El sindicalismo sin la Revolución

Si se consulta cualquier libro sobre el siglo XIX, la descripción del medio obrero está siempre unida a la historia del socialismo. Esta constatación demuestra la imposición del marxismo en la historiografía, que define a los obreros casi siempre como una clase en el sentido en que lo entendía Marx.

Entre 1830 y 1848, el primer socialismo está pensado por utópicos. Leroux, Saint-Simon o Fourier desarrollan un concepto de la solidaridad humana que es casi religiosa. «¿Qué es el socialismo? El Evangelio en acción», afirma Louis Blanc. Con El manifiesto comunista de Marx y Engels, publicado en Londres en 1848, el socialismo quiere ser científico: la lucha de clases es considerada como el motor de la historia, siendo ineludible la toma del poder por el proletariado. La Internacional de los Trabajadores se funda en Inglaterra, en 1864. En Francia, ese mismo año, Napoleón III legaliza el derecho a la huelga, pero hay que esperar hasta 1884 para que la República legalice a los sindicatos. A partir de entonces, las cámaras sindicales son el objetivo de una lucha de poder que opone a los reformistas, que quieren obtener ventajas sociales, y los marxistas, que buscan el avance de su proyecto de revolución política.

Decapitado después de la Comuna, el socialismo renace en los años 1880, alrededor del Partido Obrero Francés de Jules Guesde, que se fusionará más tarde con la SFIO (Sección Francesa de la Internacional Obrera)[155] de Jean Jaurès. Mientras el empresariado inglés, alemán o belga comprende rápidamente el interés en cooperar con los sindicatos, los empresarios franceses tardan en hacer lo mismo. Esta reticencia por parte del empresario, al igual que por parte del obrero, y el peso de las extremas izquierdas, incluso marxistas, darán un carácter conflictivo a las relaciones sociales en Francia. Fundada en 1895, la CGT (Confederación General de Trabajadores) adopta la carta de Amiens en 1906: al favorecer el recurso a la huelga, este texto inscribe al mayor sindicato francés en una perspectiva de lucha de clases.

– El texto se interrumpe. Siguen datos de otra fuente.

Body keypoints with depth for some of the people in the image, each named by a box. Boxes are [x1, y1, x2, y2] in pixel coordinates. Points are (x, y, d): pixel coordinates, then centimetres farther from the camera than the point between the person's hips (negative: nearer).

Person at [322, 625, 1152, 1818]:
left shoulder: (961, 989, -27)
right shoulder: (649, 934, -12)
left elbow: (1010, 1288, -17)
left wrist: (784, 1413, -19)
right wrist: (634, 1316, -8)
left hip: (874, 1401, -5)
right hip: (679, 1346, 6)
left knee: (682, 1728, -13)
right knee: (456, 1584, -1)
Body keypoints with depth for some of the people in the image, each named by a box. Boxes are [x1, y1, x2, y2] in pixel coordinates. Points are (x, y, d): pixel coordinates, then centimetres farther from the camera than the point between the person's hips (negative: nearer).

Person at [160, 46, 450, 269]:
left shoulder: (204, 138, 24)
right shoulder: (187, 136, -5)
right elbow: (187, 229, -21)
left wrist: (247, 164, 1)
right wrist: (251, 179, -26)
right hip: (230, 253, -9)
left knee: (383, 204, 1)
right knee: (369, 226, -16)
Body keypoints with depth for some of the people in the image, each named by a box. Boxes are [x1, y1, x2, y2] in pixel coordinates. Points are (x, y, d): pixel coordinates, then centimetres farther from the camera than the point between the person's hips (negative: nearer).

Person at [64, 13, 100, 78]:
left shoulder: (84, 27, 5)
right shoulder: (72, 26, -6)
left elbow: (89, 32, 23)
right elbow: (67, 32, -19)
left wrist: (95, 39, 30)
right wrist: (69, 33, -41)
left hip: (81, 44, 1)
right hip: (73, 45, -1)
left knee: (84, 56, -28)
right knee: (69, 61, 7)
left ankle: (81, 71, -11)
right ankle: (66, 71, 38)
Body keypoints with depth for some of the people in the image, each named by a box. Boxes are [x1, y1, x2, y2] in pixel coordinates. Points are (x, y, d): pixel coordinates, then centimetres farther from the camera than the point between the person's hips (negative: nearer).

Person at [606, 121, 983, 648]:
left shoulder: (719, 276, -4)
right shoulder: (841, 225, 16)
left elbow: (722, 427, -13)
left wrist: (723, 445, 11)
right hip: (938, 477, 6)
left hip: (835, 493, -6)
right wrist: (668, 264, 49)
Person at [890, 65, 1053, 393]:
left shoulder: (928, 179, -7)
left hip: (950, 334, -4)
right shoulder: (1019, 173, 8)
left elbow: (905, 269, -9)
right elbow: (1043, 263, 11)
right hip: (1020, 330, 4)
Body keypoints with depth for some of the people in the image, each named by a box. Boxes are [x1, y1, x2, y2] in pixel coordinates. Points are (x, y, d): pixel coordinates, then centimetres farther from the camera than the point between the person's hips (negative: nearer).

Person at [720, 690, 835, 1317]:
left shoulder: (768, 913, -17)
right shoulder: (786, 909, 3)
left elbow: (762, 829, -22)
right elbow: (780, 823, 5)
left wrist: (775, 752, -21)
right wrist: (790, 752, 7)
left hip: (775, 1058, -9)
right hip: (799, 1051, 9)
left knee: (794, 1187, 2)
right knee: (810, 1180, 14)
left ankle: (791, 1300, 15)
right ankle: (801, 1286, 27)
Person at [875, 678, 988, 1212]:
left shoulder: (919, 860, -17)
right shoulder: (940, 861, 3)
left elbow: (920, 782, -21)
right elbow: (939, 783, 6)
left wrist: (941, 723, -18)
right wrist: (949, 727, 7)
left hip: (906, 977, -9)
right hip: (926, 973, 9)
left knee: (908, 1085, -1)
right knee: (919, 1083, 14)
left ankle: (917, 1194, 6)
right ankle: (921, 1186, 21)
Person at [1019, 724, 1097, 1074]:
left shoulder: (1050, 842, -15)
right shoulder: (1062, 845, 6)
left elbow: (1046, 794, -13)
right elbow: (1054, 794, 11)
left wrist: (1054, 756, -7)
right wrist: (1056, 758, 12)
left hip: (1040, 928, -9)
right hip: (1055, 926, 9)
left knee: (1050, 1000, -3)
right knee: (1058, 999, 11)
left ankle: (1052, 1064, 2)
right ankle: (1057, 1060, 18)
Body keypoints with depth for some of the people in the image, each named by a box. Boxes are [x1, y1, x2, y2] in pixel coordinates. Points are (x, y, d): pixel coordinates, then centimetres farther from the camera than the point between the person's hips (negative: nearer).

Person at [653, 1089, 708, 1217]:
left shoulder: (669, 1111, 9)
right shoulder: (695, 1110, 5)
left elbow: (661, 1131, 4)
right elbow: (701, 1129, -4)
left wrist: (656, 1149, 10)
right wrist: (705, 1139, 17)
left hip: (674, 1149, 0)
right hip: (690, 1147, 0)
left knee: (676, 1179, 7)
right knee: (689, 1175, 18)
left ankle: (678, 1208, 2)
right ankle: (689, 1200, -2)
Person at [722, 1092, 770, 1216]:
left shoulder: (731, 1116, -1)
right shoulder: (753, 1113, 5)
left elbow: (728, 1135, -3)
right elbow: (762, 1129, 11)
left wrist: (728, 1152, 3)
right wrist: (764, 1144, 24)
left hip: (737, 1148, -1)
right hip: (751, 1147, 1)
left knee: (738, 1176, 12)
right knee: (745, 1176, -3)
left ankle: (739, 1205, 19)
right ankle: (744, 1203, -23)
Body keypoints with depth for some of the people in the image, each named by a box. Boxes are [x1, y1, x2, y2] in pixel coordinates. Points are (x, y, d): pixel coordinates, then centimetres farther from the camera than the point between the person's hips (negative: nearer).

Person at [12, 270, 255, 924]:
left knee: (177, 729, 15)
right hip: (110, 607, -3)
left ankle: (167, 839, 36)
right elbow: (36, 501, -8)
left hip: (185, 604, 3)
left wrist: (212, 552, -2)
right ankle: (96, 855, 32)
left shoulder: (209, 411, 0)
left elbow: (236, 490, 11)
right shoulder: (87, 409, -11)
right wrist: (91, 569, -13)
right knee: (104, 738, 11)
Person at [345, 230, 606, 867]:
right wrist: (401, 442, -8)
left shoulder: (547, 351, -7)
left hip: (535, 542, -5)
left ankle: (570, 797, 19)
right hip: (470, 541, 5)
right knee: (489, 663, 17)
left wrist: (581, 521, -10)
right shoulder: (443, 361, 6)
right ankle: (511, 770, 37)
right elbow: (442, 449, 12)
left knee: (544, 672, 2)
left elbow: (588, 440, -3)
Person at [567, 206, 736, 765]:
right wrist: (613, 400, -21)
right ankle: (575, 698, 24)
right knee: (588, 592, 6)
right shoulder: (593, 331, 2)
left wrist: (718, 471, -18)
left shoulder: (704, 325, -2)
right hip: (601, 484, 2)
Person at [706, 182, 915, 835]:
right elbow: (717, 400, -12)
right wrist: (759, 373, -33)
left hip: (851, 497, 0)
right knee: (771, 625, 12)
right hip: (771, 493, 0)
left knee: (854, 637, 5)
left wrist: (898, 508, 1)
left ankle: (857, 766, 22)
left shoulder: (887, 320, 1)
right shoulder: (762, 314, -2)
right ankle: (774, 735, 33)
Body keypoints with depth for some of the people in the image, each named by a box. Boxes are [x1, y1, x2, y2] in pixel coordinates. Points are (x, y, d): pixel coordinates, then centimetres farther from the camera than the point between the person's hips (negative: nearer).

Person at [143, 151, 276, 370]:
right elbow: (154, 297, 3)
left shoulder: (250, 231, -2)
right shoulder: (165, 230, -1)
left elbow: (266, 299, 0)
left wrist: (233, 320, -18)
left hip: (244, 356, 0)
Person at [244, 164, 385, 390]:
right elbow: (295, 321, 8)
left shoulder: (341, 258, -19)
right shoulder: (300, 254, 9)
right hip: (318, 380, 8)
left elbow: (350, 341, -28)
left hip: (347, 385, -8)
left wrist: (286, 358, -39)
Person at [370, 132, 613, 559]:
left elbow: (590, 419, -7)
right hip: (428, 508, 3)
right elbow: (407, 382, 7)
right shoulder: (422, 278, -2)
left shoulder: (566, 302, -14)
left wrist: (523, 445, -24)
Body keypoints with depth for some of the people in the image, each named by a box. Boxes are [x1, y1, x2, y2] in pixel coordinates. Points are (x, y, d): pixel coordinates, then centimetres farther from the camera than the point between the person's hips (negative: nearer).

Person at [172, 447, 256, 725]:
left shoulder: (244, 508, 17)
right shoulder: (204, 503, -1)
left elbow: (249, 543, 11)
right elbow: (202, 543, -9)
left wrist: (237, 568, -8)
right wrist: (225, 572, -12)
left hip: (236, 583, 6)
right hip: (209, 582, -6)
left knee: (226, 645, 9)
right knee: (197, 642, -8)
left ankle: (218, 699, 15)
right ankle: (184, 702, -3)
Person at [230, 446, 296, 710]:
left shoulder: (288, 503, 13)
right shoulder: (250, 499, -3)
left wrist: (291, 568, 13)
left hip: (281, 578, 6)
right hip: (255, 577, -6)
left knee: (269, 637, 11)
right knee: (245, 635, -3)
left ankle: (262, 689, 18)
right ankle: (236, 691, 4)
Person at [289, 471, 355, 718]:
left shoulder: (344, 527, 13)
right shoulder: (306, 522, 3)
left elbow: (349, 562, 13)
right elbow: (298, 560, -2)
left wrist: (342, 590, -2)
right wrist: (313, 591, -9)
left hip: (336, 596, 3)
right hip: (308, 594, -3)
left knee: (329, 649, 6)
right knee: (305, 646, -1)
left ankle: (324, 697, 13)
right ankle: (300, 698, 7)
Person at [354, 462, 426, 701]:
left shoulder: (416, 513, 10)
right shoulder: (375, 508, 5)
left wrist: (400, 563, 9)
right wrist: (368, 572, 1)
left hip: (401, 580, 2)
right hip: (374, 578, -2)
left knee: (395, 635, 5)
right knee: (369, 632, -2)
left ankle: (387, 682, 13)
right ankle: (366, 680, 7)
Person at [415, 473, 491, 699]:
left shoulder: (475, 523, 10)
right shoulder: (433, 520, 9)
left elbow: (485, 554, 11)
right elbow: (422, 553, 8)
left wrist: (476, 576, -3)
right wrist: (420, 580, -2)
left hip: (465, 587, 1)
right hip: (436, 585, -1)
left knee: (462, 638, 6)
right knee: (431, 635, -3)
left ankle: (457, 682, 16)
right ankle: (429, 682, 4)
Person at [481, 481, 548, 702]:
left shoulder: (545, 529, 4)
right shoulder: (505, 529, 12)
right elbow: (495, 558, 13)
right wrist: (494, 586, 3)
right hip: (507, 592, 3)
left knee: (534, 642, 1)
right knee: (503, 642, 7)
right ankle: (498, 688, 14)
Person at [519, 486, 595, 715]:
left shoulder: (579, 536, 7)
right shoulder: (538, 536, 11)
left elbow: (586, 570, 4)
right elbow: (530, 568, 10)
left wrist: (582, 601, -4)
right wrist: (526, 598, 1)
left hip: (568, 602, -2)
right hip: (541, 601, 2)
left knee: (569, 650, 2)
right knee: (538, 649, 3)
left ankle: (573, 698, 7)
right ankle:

No obstante, no todos los sindicatos son revolucionarios. En 1919, si los sindicatos cristianos constituyen una Confederación Francesa de los Trabajadores Cristianos (CFTC) es porque son herederos de una tradición que se dio a lo largo del siglo XIX: el catolicismo social. Según Jean-Baptiste Duroselle, este movimiento «procede de dos fuentes principales. Una surge en un medio bastante cercano al socialismo, el de los demócratas cristianos, y la otra se sitúa entre los legitimistas. El primer movimiento aparece a menudo como atrevido y generoso; el segundo, más tímido, demasiado paternalista, es a menudo más activo y más eficaz»[156].

No se trata de sobrestimar la fuerza de esta corriente, que nunca mandó grandes batallones. Pero la historia debe levantar acta: en el servicio a los desfavorecidos, los católicos sociales fueron a menudo pioneros.